**What you need to do**. Could every line below be written out exactly as it appears?

------------------------------------------------------------

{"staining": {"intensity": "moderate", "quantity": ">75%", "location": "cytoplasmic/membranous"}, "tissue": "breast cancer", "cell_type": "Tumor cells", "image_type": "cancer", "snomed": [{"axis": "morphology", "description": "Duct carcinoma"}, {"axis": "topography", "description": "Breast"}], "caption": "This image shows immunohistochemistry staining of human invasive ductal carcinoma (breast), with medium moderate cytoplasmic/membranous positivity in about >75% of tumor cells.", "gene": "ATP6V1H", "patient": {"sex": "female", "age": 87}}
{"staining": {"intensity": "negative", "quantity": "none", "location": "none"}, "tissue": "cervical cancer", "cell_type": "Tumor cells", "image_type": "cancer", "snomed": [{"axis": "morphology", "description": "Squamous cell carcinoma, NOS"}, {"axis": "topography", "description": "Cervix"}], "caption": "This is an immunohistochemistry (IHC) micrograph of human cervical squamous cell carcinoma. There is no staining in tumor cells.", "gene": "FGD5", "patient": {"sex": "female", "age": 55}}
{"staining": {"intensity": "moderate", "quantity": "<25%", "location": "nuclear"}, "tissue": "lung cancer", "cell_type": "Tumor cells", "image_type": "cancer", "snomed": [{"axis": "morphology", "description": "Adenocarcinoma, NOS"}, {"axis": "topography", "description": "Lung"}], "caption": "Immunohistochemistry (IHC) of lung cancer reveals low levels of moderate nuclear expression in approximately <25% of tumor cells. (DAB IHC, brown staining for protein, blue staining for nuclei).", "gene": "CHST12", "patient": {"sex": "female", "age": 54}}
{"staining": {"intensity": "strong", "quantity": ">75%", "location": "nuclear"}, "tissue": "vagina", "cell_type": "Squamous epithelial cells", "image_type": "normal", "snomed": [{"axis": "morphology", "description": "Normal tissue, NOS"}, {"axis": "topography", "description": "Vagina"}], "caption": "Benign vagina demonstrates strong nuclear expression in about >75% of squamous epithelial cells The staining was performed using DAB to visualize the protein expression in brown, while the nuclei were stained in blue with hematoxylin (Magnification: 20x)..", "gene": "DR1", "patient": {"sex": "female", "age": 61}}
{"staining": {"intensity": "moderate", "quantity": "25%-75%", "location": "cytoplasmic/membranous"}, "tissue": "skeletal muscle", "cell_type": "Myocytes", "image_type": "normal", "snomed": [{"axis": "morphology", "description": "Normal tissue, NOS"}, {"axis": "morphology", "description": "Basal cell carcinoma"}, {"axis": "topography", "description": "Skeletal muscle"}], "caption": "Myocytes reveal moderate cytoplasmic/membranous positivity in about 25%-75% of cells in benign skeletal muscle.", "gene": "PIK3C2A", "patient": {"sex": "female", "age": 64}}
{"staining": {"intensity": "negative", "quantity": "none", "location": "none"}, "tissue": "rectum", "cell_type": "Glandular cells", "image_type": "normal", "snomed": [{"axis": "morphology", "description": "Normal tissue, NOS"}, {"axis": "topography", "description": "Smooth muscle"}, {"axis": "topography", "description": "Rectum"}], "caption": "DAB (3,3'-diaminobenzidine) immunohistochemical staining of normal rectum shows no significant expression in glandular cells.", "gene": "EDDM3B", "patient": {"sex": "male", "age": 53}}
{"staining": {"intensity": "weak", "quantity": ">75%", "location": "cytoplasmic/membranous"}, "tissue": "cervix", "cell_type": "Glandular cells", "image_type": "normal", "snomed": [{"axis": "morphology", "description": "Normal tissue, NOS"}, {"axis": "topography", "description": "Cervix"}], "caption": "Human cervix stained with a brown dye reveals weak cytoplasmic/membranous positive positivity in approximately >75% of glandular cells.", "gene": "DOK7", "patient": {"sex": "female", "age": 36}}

------------------------------------------------------------

**Result of this task**.
{"staining": {"intensity": "moderate", "quantity": ">75%", "location": "cytoplasmic/membranous"}, "tissue": "breast cancer", "cell_type": "Tumor cells", "image_type": "cancer", "snomed": [{"axis": "morphology", "description": "Duct carcinoma"}, {"axis": "topography", "description": "Breast"}], "caption": "This image shows immunohistochemistry staining of human invasive ductal carcinoma (breast), with medium moderate cytoplasmic/membranous positivity in about >75% of tumor cells.", "gene": "ATP6V1H", "patient": {"sex": "female", "age": 87}}
{"staining": {"intensity": "negative", "quantity": "none", "location": "none"}, "tissue": "cervical cancer", "cell_type": "Tumor cells", "image_type": "cancer", "snomed": [{"axis": "morphology", "description": "Squamous cell carcinoma, NOS"}, {"axis": "topography", "description": "Cervix"}], "caption": "This is an immunohistochemistry (IHC) micrograph of human cervical squamous cell carcinoma. There is no staining in tumor cells.", "gene": "FGD5", "patient": {"sex": "female", "age": 55}}
{"staining": {"intensity": "moderate", "quantity": "<25%", "location": "nuclear"}, "tissue": "lung cancer", "cell_type": "Tumor cells", "image_type": "cancer", "snomed": [{"axis": "morphology", "description": "Adenocarcinoma, NOS"}, {"axis": "topography", "description": "Lung"}], "caption": "Immunohistochemistry (IHC) of lung cancer reveals low levels of moderate nuclear expression in approximately <25% of tumor cells. (DAB IHC, brown staining for protein, blue staining for nuclei).", "gene": "CHST12", "patient": {"sex": "female", "age": 54}}
{"staining": {"intensity": "strong", "quantity": ">75%", "location": "nuclear"}, "tissue": "vagina", "cell_type": "Squamous epithelial cells", "image_type": "normal", "snomed": [{"axis": "morphology", "description": "Normal tissue, NOS"}, {"axis": "topography", "description": "Vagina"}], "caption": "Benign vagina demonstrates strong nuclear expression in about >75% of squamous epithelial cells The staining was performed using DAB to visualize the protein expression in brown, while the nuclei were stained in blue with hematoxylin (Magnification: 20x)..", "gene": "DR1", "patient": {"sex": "female", "age": 61}}
{"staining": {"intensity": "moderate", "quantity": "25%-75%", "location": "cytoplasmic/membranous"}, "tissue": "skeletal muscle", "cell_type": "Myocytes", "image_type": "normal", "snomed": [{"axis": "morphology", "description": "Normal tissue, NOS"}, {"axis": "morphology", "description": "Basal cell carcinoma"}, {"axis": "topography", "description": "Skeletal muscle"}], "caption": "Myocytes reveal moderate cytoplasmic/membranous positivity in about 25%-75% of cells in benign skeletal muscle.", "gene": "PIK3C2A", "patient": {"sex": "female", "age": 64}}
{"staining": {"intensity": "negative", "quantity": "none", "location": "none"}, "tissue": "rectum", "cell_type": "Glandular cells", "image_type": "normal", "snomed": [{"axis": "morphology", "description": "Normal tissue, NOS"}, {"axis": "topography", "description": "Smooth muscle"}, {"axis": "topography", "description": "Rectum"}], "caption": "DAB (3,3'-diaminobenzidine) immunohistochemical staining of normal rectum shows no significant expression in glandular cells.", "gene": "EDDM3B", "patient": {"sex": "male", "age": 53}}
{"staining": {"intensity": "weak", "quantity": ">75%", "location": "cytoplasmic/membranous"}, "tissue": "cervix", "cell_type": "Glandular cells", "image_type": "normal", "snomed": [{"axis": "morphology", "description": "Normal tissue, NOS"}, {"axis": "topography", "description": "Cervix"}], "caption": "Human cervix stained with a brown dye reveals weak cytoplasmic/membranous positive positivity in approximately >75% of glandular cells.", "gene": "DOK7", "patient": {"sex": "female", "age": 36}}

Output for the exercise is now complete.